Say for example you have a column that really shouldn't be longer than, say, 20 characters. If you define that column as VARCHAR(MAX), some rogue application could insert a long string into it and you'd never know, or have any way of preventing it.
The next time your application uses that string, under the assumption that the length of the string is modest and reasonable for the domain it represents, you will experience an unpredictable and confusing result.
Bad idea when you know the field will be in a set range- 5 to 10 character for example. I think I'd only use max if I wasn't sure what the length would be. For example a telephone number would never be more than a certain number of characters.
Can you honestly say you are that uncertain about the approximate length requirements for every field in your table?
I do get your point though- there are some fields I'd certainly consider using varchar(max).
Interestingly the MSDN docs sum it up pretty well:
Use varchar when the sizes of the column data entries vary considerably. Use varchar(max) when the sizes of the column data entries vary considerably, and the size might exceed 8,000 bytes.
Think of it as just another safety level.

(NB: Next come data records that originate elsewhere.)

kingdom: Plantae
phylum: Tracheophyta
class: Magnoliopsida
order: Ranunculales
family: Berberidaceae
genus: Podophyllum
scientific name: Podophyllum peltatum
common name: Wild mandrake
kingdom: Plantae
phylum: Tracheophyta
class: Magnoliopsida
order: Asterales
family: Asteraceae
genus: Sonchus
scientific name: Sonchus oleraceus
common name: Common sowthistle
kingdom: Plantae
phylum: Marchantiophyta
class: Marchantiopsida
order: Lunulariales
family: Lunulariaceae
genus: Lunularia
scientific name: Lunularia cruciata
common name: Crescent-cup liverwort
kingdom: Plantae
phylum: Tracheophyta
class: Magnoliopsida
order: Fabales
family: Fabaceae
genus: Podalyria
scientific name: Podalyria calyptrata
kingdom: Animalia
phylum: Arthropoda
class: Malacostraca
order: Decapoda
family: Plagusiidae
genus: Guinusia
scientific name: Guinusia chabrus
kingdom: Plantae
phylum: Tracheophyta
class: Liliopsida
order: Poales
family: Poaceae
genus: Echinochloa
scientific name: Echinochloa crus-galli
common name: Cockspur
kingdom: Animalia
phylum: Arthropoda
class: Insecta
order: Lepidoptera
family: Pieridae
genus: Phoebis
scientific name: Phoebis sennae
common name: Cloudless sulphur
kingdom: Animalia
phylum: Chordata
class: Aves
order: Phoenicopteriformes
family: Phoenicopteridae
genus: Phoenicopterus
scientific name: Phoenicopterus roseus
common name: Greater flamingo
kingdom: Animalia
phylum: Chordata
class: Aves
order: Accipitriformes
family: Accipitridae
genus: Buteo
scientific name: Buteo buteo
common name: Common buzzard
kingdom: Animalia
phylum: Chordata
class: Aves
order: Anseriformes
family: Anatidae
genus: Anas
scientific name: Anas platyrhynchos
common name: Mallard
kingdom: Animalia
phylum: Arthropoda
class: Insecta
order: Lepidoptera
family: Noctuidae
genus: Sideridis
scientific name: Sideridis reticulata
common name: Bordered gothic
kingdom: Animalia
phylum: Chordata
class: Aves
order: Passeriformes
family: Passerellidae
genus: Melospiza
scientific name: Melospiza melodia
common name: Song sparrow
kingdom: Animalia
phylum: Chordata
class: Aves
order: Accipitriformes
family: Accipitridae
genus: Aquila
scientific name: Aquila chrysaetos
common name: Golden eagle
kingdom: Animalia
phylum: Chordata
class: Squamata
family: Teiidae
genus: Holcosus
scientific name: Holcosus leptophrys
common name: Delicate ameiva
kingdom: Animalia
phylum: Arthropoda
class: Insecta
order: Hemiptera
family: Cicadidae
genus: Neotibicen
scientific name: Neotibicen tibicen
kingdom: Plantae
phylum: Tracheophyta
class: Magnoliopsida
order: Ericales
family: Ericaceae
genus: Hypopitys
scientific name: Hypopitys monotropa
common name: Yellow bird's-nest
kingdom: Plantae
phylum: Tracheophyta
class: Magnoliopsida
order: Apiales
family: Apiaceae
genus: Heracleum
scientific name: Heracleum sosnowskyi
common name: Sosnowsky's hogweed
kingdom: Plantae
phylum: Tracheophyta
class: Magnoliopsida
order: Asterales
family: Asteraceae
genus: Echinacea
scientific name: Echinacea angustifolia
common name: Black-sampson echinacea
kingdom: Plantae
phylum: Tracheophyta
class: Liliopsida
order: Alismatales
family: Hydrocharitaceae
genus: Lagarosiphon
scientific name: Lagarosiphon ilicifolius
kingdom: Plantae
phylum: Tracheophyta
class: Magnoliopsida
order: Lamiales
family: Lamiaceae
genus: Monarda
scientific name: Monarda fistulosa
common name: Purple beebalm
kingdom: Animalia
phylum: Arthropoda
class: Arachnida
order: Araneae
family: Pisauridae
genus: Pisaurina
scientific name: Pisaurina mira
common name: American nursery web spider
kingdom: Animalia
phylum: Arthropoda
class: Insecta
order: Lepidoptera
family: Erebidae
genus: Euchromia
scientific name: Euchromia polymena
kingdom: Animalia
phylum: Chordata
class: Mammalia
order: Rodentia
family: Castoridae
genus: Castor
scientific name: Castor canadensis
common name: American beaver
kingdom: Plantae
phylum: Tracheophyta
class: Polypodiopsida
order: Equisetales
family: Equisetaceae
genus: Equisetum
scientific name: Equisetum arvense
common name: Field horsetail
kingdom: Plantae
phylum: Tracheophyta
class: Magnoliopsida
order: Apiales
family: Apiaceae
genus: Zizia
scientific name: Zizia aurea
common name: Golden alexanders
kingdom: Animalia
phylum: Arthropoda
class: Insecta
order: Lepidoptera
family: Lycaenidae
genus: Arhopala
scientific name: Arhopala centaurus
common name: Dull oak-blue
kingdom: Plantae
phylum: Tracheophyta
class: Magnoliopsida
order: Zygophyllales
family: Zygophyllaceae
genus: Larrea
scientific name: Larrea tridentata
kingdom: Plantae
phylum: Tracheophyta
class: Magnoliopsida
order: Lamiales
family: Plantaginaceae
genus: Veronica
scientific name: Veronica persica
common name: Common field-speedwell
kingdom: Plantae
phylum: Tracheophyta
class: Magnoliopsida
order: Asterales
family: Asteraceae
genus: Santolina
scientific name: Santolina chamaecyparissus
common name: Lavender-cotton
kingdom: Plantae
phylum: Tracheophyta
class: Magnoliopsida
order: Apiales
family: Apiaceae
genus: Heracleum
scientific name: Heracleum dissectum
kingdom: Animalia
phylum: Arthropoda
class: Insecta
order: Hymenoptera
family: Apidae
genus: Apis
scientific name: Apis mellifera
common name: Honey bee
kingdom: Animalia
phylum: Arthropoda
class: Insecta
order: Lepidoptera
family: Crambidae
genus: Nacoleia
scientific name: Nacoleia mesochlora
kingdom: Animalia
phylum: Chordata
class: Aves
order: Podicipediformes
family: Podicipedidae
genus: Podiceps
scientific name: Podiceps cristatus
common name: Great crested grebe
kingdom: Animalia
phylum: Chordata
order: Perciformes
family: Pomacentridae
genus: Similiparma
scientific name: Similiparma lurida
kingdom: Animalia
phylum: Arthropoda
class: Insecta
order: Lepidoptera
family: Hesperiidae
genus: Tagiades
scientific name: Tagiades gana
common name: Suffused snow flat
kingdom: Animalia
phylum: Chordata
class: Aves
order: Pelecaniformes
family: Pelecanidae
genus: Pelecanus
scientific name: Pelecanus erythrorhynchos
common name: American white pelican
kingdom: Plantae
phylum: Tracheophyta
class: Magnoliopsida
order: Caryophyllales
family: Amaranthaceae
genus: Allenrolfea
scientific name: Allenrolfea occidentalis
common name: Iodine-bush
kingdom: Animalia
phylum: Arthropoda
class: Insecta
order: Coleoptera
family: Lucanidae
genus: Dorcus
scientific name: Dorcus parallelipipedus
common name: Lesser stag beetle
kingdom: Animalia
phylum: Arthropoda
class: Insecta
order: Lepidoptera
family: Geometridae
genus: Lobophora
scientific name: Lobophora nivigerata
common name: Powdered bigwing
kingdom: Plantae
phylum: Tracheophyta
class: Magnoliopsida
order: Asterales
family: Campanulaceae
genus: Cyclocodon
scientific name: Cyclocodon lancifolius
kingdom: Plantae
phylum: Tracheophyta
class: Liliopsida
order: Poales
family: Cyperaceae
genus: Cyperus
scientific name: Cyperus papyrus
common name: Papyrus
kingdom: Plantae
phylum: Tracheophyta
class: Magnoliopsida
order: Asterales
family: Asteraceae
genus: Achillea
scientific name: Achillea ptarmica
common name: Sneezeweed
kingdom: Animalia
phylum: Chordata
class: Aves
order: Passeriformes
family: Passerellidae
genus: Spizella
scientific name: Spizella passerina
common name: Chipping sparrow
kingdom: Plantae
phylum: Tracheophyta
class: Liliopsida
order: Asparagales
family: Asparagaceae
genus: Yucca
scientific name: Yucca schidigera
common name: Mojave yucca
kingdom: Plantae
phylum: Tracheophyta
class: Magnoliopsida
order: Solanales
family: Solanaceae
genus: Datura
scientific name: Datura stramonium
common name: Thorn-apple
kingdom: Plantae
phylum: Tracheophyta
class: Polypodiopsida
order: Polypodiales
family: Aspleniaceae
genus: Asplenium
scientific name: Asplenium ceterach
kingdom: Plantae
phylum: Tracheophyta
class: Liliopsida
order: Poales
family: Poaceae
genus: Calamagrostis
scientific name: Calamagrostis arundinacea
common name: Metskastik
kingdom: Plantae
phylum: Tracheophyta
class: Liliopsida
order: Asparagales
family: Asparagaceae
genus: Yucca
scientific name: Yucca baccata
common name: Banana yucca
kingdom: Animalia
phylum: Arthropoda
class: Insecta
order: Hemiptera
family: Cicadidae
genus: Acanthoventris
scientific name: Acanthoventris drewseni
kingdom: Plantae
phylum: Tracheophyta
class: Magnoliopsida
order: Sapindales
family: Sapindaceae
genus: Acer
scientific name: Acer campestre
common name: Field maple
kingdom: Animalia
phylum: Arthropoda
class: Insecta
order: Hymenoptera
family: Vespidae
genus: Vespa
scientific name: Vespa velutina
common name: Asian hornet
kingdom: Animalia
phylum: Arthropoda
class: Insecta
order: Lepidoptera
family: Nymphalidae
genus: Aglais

You can design your table without foreign key relationships - perfectly valid - and ensure existence of associated entities entirely on the business layer. However, foreign keys are considered good design practice because they add another constraint level in case something messes up on the business layer. Same goes for field size limitation and not using varchar MAX.
legacy system support. If you have a system that is using the data and it is expected to be a certain length then the database is a good place to enforce the length. This is not ideal but legacy systems are sometime not ideal. =P
If all of the data in a row (for all the columns) would never reasonably take 8000 or fewer characters then the design at the data layer should enforce this.
The database engine is much more efficient keeping everything out of blob storage. The smaller you can restrict a row the better. The more rows you can cram in a page the better. The database just performs better when it has to access fewer pages.
A reason NOT to use max or text fields is that you cannot perform online index rebuilds i.e. REBUILD WITH ONLINE= ON even with SQL Server Enterprise Edition.
The job of the database is to store data so that it can be used by the enterprise. Part of making that data useful is ensuring that it is meaningful. Allowing someone to enter an unlimited number of characters for their first name isn't ensuring meaningful data.
Building these constraints into the business layer is a good idea, but that doesn't ensure that the database will remain intact. The only way to guarantee that the data rules are not violated is to enforce them at the lowest level possible in the database.